---------- MATERIALS PROVIDED ----------

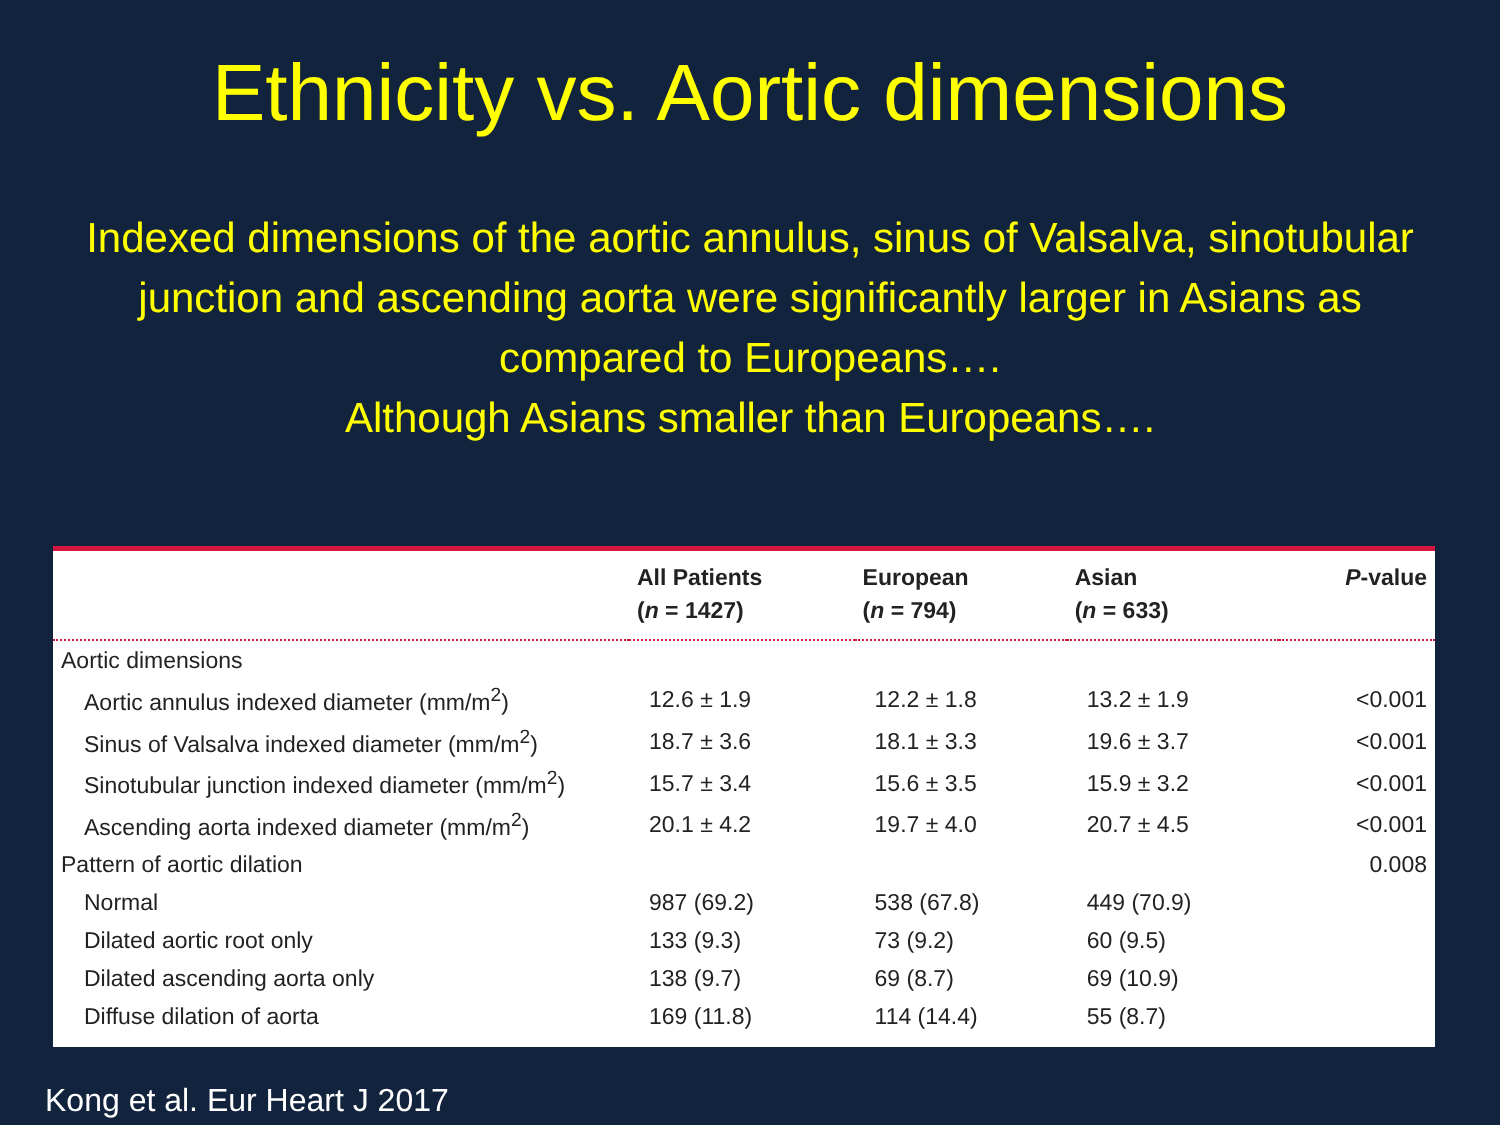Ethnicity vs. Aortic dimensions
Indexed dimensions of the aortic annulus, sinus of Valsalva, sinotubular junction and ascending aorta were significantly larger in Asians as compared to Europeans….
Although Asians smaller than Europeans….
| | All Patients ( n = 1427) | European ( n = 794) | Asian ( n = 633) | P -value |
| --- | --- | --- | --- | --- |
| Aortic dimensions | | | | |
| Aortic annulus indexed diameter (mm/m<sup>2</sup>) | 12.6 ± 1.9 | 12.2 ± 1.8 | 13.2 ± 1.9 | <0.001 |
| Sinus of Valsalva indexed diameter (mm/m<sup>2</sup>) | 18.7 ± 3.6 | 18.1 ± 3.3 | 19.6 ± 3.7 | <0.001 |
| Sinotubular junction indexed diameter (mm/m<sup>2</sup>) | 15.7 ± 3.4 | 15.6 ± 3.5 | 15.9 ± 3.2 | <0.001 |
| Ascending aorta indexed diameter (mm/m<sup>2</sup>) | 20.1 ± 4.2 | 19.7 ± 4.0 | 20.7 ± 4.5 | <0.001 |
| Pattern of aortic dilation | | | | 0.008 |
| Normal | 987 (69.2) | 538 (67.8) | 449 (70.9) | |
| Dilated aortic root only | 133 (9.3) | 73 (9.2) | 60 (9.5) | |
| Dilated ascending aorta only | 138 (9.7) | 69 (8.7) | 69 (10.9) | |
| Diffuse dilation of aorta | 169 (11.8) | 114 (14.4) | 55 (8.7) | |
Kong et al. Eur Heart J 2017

----------
---------- MATERIALS PROVIDED ----------

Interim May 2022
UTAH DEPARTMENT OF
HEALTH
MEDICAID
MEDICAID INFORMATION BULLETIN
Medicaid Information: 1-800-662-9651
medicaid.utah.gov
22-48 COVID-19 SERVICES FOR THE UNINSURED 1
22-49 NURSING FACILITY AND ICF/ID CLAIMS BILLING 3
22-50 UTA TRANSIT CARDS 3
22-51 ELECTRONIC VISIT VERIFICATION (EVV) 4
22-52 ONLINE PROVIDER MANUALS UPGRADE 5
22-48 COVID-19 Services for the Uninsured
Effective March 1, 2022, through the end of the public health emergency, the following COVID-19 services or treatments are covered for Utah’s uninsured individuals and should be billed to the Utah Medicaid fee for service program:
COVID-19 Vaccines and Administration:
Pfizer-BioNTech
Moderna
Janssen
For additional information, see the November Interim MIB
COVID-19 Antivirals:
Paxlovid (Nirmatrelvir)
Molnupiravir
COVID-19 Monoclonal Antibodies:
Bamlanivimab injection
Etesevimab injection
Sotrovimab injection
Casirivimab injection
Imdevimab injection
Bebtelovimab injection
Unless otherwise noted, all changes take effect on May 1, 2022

----------
---------- MATERIALS PROVIDED ----------

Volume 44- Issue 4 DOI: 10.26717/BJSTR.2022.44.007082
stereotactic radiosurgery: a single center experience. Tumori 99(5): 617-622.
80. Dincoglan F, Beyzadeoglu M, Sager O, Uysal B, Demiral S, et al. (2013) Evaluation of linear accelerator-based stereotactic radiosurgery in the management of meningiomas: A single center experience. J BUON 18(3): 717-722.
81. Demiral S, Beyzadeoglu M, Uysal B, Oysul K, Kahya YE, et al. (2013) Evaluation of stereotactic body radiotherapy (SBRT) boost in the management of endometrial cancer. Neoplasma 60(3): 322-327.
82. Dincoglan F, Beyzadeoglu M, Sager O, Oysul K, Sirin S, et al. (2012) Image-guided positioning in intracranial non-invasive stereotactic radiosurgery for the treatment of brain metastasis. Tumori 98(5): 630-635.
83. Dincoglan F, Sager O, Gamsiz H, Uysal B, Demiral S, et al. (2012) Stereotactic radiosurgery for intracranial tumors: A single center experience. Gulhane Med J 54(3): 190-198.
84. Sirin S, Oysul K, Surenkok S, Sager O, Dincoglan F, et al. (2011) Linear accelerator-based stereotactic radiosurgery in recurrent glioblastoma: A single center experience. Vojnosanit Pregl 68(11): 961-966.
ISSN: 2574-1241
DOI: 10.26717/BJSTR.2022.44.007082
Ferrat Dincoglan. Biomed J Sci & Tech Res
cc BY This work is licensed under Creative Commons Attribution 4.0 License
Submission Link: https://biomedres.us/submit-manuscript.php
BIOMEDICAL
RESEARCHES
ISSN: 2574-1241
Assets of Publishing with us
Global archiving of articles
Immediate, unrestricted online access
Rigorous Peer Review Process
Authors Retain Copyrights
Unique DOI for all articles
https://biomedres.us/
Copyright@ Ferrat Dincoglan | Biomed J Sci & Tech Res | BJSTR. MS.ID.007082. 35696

----------

◆ EXERCISE: From the records above, repeat exactly the lines from the one with "cc BY This work" through the one with "Unique DOI for all articles", both included.

◆ EXERCISE RESPONSE:
cc BY This work is licensed under Creative Commons Attribution 4.0 License
Submission Link: https://biomedres.us/submit-manuscript.php
BIOMEDICAL
RESEARCHES
ISSN: 2574-1241
Assets of Publishing with us
Global archiving of articles
Immediate, unrestricted online access
Rigorous Peer Review Process
Authors Retain Copyrights
Unique DOI for all articles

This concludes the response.